Of course her accident last year, when she was flattened by a hung-over neighbour who raced into our yard, didn’t give her the best start in life.

By the time we got back from Europe this spring – after three months in a crate recovering and four more months inside watching the snow pile up on the deck – she was pretty much delinquent.

So I began her re-education. Sit, lie down, leave. Persuading her to stay while I walked away took a little longer. Healing off leash is still a work in progress, but she’s almost there.

I don’t always take Katya when I head out – and usually not when I am guiding. Although she travels happily in all-terrain vehicles and even on the boat, there is not always space for her. And not all our guests love dogs.

But, more often than not, and especially if I am alone, she comes with me.
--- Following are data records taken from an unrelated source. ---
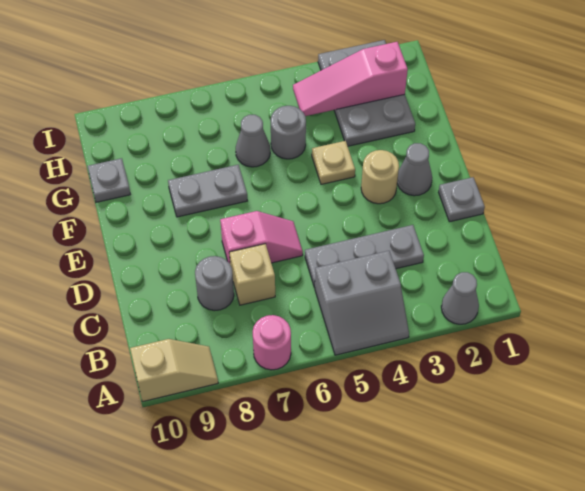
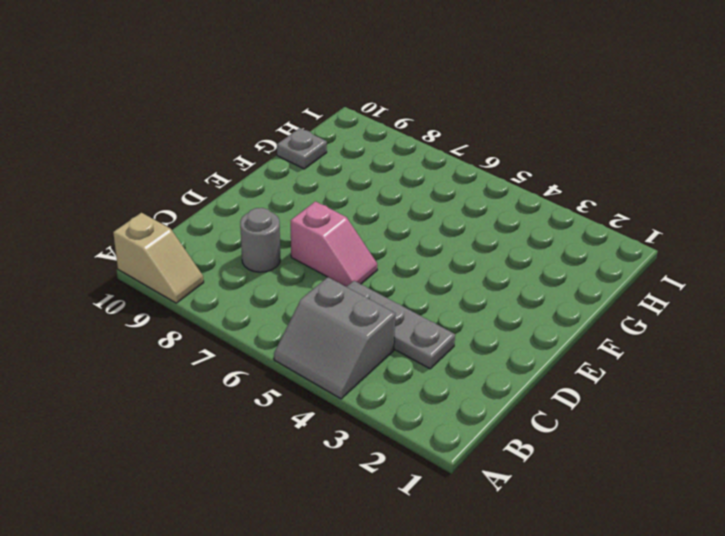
none -> grey cone A2 level 1
none -> pink round brick A7 level 1
none -> tan brick C7 level 1

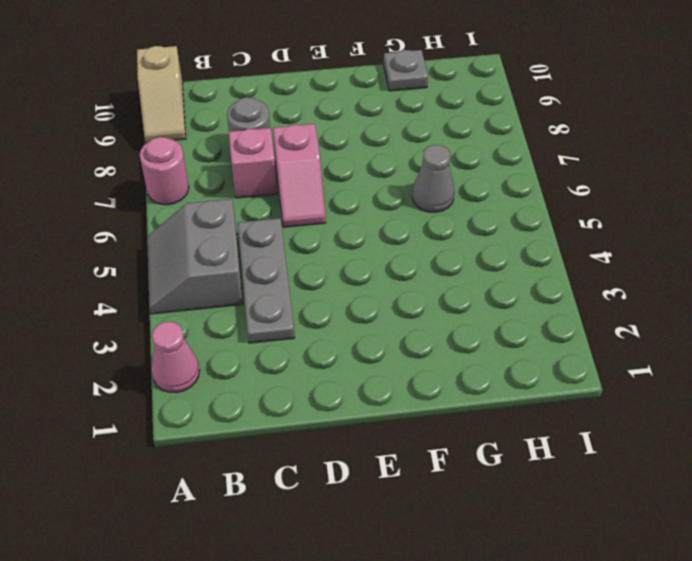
pink cone A2 level 1 -> grey cone A2 level 1
pink brick C7 level 1 -> tan brick C7 level 1
none -> grey plate D1 level 1
none -> grey cone E2 level 1
none -> tan round brick E3 level 1

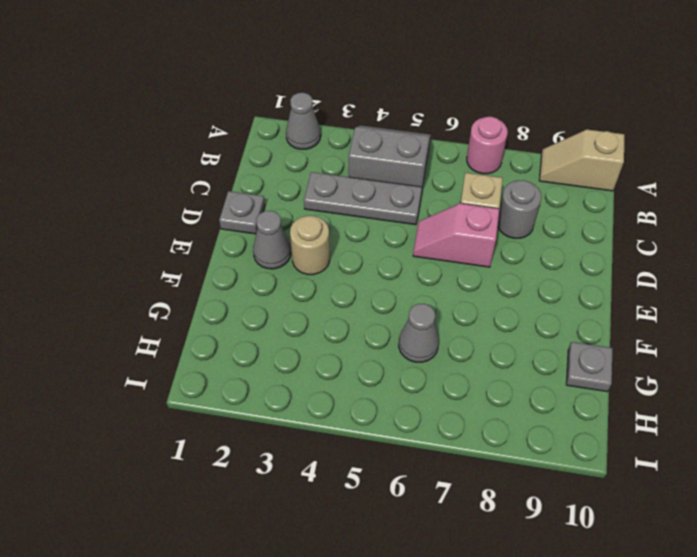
none -> tan plate F4 level 1
none -> grey plate F7:F8 level 1
none -> grey plate G2:I3 level 1

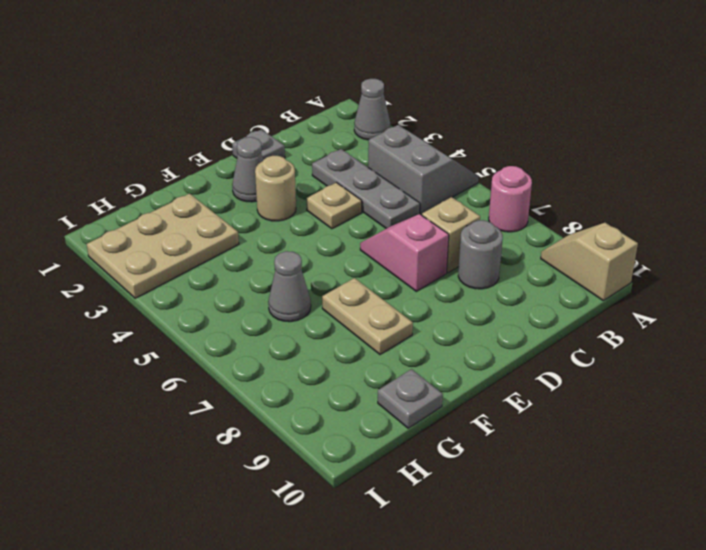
tan plate D4 level 1 -> tan plate F4 level 1
tan plate F7:F8 level 1 -> grey plate F7:F8 level 1
tan plate G2:I3 level 1 -> grey plate G2:I3 level 1
none -> grey round brick G5 level 1
none -> pink slope H2:H4 level 2 top 2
I have learned to take into account her particular requirements.

When I took her on a four-hour walk with friends in the high alpine on a warm day we took an extra three litres of water for her and she needed almost all of it.

So now I put a pack on her and made her carry her own water. At first she rolled around furiously in an attempt to unhorse the hateful doggie pack. But eventually she got used to it.

Nor is she an especially brave dog. If I ever got into a serious scrap with a cougar or a black bear – both extremely unlikely – she would be about as much use as an armband in the Atlantic.

But, far lighter in build than Masha or Karu – our original Shepherds – she is extremely agile and can leap over fallen logs and scramble up slides that are steeper than I can manage.

She has the nose of a bloodhound, always a great asset. And, one thing I treasure about her in the bush, she is extremely quiet.

The meeting with the wolf, then, marked a milestone in Katya’s transition from doggie ornament to useful bush companion.

Her forebears might have all been show dogs and beautiful things – she comes from aristocratic lineage in canine terms – but under pressure she did exactly what she was supposed to.

She kept calm, stayed silent, and came when called. Even with a large wolf staring down at her with dinner on his mind. I was silently very proud of her.